Entonces, era ese medio de defensa, la forma idónea para subsanar la omisión en que incurrió el mencionado despacho judicial, pero no la residual vía tutelar, que no es una instancia adicional del proceso para revivir etapas que ya fenecieron y en las que no se hizo uso de los recursos que la ley confiere a quien acude a la administración de justicia.
Así, se ha precisado que uno de los presupuestos de procedibilidad de la acción de tutela consiste, justamente, en que se hayan agotado todos los medios ordinarios y extraordinarios de defensa judicial, punto sobre el cual ha sido consistente la pacífica jurisprudencia tanto de esta Corporación como de la Corte Constitucional (en ese sentido, cfr. CC T-590/05, CC T-332/06, CJS STP, 10 jul. 2007, rad. 31781, CJS STP, 14 ago. 2007, rad. 32327, CSJ STP21855-2017, 14 dic. 2017, rad. 95972 entre muchas otras).
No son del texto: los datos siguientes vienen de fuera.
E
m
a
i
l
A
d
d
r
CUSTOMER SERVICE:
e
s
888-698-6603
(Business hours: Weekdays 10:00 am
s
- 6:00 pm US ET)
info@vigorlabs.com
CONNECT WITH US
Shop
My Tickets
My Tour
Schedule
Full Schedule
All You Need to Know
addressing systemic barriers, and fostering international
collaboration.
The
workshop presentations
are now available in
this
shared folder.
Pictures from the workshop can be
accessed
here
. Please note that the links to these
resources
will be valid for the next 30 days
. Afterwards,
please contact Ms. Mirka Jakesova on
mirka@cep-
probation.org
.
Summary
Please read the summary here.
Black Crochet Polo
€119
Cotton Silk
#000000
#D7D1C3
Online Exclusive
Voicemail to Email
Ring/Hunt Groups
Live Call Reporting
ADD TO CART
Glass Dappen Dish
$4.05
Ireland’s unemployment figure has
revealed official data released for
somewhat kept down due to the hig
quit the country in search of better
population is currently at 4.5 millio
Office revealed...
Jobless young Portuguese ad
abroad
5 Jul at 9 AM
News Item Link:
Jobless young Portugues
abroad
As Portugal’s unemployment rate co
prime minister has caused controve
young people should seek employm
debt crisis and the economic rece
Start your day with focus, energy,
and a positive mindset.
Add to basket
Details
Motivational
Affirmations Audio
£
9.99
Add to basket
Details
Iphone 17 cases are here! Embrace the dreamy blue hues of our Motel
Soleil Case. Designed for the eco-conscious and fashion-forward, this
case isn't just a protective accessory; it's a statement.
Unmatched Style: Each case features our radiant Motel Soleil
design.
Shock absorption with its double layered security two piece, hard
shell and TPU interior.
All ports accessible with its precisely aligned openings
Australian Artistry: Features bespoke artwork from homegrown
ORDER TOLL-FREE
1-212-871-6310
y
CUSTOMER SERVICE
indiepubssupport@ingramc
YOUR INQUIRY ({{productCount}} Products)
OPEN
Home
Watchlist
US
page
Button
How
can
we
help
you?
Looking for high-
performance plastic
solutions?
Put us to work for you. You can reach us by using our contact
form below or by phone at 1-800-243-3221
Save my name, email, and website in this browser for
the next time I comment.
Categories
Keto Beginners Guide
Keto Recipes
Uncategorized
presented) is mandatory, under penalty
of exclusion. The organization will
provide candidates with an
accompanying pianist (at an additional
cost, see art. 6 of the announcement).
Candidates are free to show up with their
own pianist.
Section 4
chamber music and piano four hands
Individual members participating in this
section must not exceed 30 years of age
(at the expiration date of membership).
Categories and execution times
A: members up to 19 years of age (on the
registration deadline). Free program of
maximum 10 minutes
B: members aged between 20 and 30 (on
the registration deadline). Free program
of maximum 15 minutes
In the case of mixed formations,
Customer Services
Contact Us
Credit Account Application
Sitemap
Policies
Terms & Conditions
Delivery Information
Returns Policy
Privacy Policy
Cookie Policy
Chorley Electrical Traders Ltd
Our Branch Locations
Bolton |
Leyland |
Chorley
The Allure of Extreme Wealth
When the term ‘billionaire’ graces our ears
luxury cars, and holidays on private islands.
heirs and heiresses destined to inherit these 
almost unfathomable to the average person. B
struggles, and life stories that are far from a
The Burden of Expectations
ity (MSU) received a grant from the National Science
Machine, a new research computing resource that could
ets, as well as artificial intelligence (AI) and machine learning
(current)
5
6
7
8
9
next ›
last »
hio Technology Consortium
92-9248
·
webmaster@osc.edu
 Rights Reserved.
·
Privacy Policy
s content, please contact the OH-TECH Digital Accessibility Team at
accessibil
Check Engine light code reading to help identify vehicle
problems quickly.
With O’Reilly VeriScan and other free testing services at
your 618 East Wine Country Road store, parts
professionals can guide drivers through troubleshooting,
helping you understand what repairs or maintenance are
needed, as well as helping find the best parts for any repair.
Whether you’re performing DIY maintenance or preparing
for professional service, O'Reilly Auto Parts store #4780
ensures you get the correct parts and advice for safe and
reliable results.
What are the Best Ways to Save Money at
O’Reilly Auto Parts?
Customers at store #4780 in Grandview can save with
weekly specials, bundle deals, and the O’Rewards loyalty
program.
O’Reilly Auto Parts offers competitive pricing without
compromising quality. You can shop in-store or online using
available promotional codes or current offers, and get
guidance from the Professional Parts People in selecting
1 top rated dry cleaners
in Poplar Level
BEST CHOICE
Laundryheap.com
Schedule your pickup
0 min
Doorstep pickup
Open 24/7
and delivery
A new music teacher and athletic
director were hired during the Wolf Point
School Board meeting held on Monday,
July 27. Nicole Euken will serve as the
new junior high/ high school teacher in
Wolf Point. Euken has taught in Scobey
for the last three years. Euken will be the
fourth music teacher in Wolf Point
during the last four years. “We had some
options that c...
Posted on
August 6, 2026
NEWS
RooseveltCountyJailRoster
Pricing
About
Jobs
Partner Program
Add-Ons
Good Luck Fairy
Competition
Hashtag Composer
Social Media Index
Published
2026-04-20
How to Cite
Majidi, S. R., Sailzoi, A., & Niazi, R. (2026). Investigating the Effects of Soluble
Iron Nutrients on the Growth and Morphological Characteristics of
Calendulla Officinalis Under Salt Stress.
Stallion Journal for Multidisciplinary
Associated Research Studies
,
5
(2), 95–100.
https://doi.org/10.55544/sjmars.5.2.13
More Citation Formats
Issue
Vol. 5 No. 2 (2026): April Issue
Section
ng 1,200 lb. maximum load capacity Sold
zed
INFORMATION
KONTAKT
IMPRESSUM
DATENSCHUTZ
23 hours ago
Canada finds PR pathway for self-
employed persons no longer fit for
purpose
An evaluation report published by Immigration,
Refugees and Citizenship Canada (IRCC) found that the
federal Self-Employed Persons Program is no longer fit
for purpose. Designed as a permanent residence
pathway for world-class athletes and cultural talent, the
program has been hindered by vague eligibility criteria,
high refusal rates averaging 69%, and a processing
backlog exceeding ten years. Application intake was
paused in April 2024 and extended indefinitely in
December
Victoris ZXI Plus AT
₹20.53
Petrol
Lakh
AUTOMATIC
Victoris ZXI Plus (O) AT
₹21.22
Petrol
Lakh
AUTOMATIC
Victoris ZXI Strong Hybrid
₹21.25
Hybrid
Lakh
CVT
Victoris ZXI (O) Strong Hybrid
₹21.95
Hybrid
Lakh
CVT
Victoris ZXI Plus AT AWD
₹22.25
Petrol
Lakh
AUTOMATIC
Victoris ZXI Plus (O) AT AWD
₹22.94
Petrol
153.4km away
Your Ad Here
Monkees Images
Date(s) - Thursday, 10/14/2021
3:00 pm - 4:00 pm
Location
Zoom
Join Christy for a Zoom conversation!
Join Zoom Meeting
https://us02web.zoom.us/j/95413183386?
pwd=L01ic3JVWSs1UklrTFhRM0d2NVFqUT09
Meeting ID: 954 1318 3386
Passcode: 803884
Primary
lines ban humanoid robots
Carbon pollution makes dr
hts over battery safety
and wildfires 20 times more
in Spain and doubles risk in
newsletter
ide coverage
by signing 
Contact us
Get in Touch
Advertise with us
Súmese a lo anterior que, tal y como lo advirtió la Sala a quo, aunque los aquí accionantes presentaron recurso de apelación contra la sentencia del 9 de febrero de 2017 proferida por el Juzgado 6º Laboral del Circuito de Bucaramanga, y desatada la alzada, solicitaron la aclaración del fallo proferido el 3 de agosto siguiente por la Sala Laboral del Tribunal Superior de la misma ciudad, lo cierto es que el específico motivo que ahora sustenta la queja constitucional no fue materia de estudio dentro de dicha actuación, debido a que los interesados, pese a conocer el carácter rogado y dispositivo del proceso ordinario laboral, guardaron absoluto silencio sobre el particular.
Por esas razones, en esta sede no es posible estudiar de fondo lo debatido, ya que el juez de tutela se inmiscuiría indebidamente en un asunto de competencia de los jueces naturales y sobre el cual los demandantes tenían a su disposición, medios de defensa aptos para garantizar la protección que se reclama en la residual y subsidiaria vía de tutela.
5. Por tanto, lo procedente será confirmar en su integridad el fallo impugnado.
En mérito de lo expuesto, LA CORTE SUPREMA DE JUSTICIA, SALA DE CASACIÓN PENAL – EN SALA DE DECISIÓN DE ACCIONES DE TUTELA No. 3, administrando justicia en nombre de la República y por autoridad de la Ley,
RESUELVE
CONFIRMAR el fallo impugnado.
NOTIFICAR esta providencia de conformidad con el artículo 30 del Decreto 2591 de 1991.
REMITIR el expediente a la Corte Constitucional para su eventual revisión, una vez en firme.
NOTIFÍQUESE y CÚMPLASE
JOSÉ FRANCISCO ACUÑA VIZCAYA
EUGENIO FERNÁNDEZ CARLIER
PATRICIA SALAZAR CUÉLLAR
NUBIA YOLANDA NOVA GARCÍA
Secretaria
1 Fallos C-590/05 y T-332/06.
2 Ibídem.
3 “que se presenta cuando el funcionario judicial que profirió la providencia impugnada, carece, absolutamente, de competencia para ello”.
4 “cuando el juez actuó completamente al margen del procedimiento establecido”.
5 “cuando el juez carece del apoyo probatorio que permita la aplicación del supuesto legal en el que se sustenta la decisión”.
6 “se decide con base en normas inexistentes o inconstitucionales o que presentan una evidente y grosera contradicción entre los fundamentos y la decisión”.
7 “cuando el juez o tribunal fue víctima de un engaño por parte de terceros y ese engaño lo condujo a la toma de una decisión que afecta derechos fundamentales”.
8 “que implica el incumplimiento de los servidores judiciales de dar cuenta de los fundamentos fácticos y jurídicos de sus decisiones en el entendido que precisamente en esa motivación reposa la legitimidad de su órbita funcional”.
9 “cuando la Corte Constitucional establece el alcance de un derecho fundamental y el juez ordinario aplica una ley limitando sustancialmente dicho alcance”.